The U.S. and China trade relationship remains the epicenter of the tariff saga. After escalating to 145% in early April, U.S. tariffs on Chinese imports were reduced to 30% and with China lowering its retaliatory tariffs to 10%. A failure to extend the tariff truce could reignite market volatility and further strain global supply chains. J.P. Morgan estimates the current effective tariff rate at 15.8%, with China facing the steepest levies at 30% (down from a potential 145%). Other countries, like India, now face a 50% tariff, complicating negotiations. The Budget Lab at Yale projects that the 2025 tariffs could reduce U.S. GDP by 0.6% in the long run equivalent to $160 billion annually.

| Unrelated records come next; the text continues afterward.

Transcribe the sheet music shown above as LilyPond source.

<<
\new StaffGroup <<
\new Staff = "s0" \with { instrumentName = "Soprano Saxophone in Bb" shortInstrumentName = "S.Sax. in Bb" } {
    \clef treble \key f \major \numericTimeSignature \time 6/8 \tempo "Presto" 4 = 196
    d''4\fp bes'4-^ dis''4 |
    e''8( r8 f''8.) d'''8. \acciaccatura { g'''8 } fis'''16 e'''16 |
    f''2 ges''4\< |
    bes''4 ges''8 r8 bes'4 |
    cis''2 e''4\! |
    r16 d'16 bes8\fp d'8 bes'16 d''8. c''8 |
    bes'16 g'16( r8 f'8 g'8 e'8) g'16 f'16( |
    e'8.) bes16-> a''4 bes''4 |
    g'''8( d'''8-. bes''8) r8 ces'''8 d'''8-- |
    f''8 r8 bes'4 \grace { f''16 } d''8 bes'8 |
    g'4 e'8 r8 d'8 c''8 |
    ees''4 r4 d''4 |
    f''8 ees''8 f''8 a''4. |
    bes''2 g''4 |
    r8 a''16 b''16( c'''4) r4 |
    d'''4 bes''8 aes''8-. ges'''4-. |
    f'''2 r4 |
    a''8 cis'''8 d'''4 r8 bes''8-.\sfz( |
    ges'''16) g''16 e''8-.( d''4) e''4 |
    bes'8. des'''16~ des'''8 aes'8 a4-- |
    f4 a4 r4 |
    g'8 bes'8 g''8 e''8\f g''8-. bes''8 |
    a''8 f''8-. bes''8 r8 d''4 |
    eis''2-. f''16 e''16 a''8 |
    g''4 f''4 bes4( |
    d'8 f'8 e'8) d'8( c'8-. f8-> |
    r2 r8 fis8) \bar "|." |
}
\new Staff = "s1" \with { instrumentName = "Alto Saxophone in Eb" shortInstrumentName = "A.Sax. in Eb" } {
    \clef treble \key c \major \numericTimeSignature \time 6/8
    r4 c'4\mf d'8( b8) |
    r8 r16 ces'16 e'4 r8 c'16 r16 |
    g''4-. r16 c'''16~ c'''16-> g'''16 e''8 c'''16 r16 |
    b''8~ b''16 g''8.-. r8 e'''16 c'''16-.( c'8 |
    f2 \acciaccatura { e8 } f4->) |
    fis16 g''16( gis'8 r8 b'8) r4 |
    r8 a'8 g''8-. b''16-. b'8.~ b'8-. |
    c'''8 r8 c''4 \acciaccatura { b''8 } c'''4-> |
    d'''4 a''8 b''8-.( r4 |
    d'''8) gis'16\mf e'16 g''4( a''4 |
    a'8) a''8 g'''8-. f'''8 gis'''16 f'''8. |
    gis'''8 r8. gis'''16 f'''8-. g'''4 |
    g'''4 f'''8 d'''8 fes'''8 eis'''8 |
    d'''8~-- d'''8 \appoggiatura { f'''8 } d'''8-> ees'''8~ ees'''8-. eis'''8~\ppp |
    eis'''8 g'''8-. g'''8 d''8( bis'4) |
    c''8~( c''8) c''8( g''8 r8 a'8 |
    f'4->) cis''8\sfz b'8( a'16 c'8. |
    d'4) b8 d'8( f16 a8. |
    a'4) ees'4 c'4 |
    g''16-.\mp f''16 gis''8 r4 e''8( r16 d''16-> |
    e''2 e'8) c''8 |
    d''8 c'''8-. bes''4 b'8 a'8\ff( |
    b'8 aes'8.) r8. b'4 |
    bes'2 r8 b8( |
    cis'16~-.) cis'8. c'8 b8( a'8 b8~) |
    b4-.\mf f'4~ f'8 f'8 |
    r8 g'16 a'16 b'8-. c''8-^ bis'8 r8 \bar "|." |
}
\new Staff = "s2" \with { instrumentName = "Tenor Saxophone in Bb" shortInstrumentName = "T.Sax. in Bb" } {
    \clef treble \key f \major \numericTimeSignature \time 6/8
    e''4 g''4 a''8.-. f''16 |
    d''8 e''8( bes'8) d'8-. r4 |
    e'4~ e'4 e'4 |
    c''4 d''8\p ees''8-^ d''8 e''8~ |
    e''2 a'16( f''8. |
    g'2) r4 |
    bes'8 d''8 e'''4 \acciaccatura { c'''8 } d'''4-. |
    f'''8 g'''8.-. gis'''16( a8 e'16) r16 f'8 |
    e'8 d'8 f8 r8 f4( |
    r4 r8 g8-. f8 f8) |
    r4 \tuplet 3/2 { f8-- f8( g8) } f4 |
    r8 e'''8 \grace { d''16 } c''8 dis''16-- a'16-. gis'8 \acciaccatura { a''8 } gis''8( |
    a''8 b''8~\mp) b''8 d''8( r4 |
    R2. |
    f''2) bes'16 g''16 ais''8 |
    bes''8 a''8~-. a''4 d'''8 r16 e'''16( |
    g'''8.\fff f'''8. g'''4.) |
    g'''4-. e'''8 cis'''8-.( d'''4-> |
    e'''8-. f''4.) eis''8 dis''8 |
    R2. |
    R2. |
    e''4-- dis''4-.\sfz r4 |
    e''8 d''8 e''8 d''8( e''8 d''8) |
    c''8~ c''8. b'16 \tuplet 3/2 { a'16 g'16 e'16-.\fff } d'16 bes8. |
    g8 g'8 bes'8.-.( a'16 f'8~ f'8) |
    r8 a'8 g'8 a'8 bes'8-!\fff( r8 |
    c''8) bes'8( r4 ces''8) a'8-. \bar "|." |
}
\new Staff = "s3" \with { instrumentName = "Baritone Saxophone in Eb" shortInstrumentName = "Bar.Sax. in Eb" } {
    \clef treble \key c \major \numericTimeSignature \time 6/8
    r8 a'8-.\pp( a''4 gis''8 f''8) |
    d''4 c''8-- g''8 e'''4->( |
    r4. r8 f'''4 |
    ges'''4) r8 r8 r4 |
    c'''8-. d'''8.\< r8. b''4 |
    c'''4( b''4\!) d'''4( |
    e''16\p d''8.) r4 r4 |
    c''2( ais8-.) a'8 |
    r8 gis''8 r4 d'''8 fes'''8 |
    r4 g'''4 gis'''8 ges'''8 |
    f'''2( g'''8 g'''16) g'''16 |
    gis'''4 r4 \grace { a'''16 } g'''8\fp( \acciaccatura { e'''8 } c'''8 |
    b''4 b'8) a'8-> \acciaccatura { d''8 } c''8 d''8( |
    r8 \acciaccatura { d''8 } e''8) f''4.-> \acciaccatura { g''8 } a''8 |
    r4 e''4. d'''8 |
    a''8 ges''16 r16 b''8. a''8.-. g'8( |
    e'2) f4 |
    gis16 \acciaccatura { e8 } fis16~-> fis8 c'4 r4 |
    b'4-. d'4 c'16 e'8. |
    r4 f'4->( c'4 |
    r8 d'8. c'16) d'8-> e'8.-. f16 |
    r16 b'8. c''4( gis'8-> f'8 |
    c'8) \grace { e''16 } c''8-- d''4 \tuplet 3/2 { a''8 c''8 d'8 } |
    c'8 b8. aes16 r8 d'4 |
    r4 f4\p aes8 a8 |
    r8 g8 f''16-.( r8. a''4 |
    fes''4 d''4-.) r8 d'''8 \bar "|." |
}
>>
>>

On Friday August 29 the US Court of Appeals ruled 7-4 the President does not have the authority to impose tariffs using the International Emergency Economic Powers Act and stated only Congress has the authority to do so. The Court also ordered all tariffs already paid, to be refunded to importers. The decision is currently on hold as the administration seeks a Supreme Court ruling and if the case is accepted, hearings will likely be held in early November. If the decision is upheld by the Supreme Court, it will upend several trade agreements already negotiated and impact other framework deals currently being discussed.
For businesses, flexibility is key. Executives must navigate a landscape of shifting tariffs and geopolitical tensions, balancing cost mitigation with long term planning. Consumers, while insulated so far, may face higher prices if tariffs escalate further. For policymakers, the challenge is to balance Trump’s “America First” agenda with the risks of a global trade war that could undermine economic stability. As trade talks continue, the world watches to see whether “Liberation Day” will usher in a new era of U.S. economic dominance or a prolonged period of global uncertainty.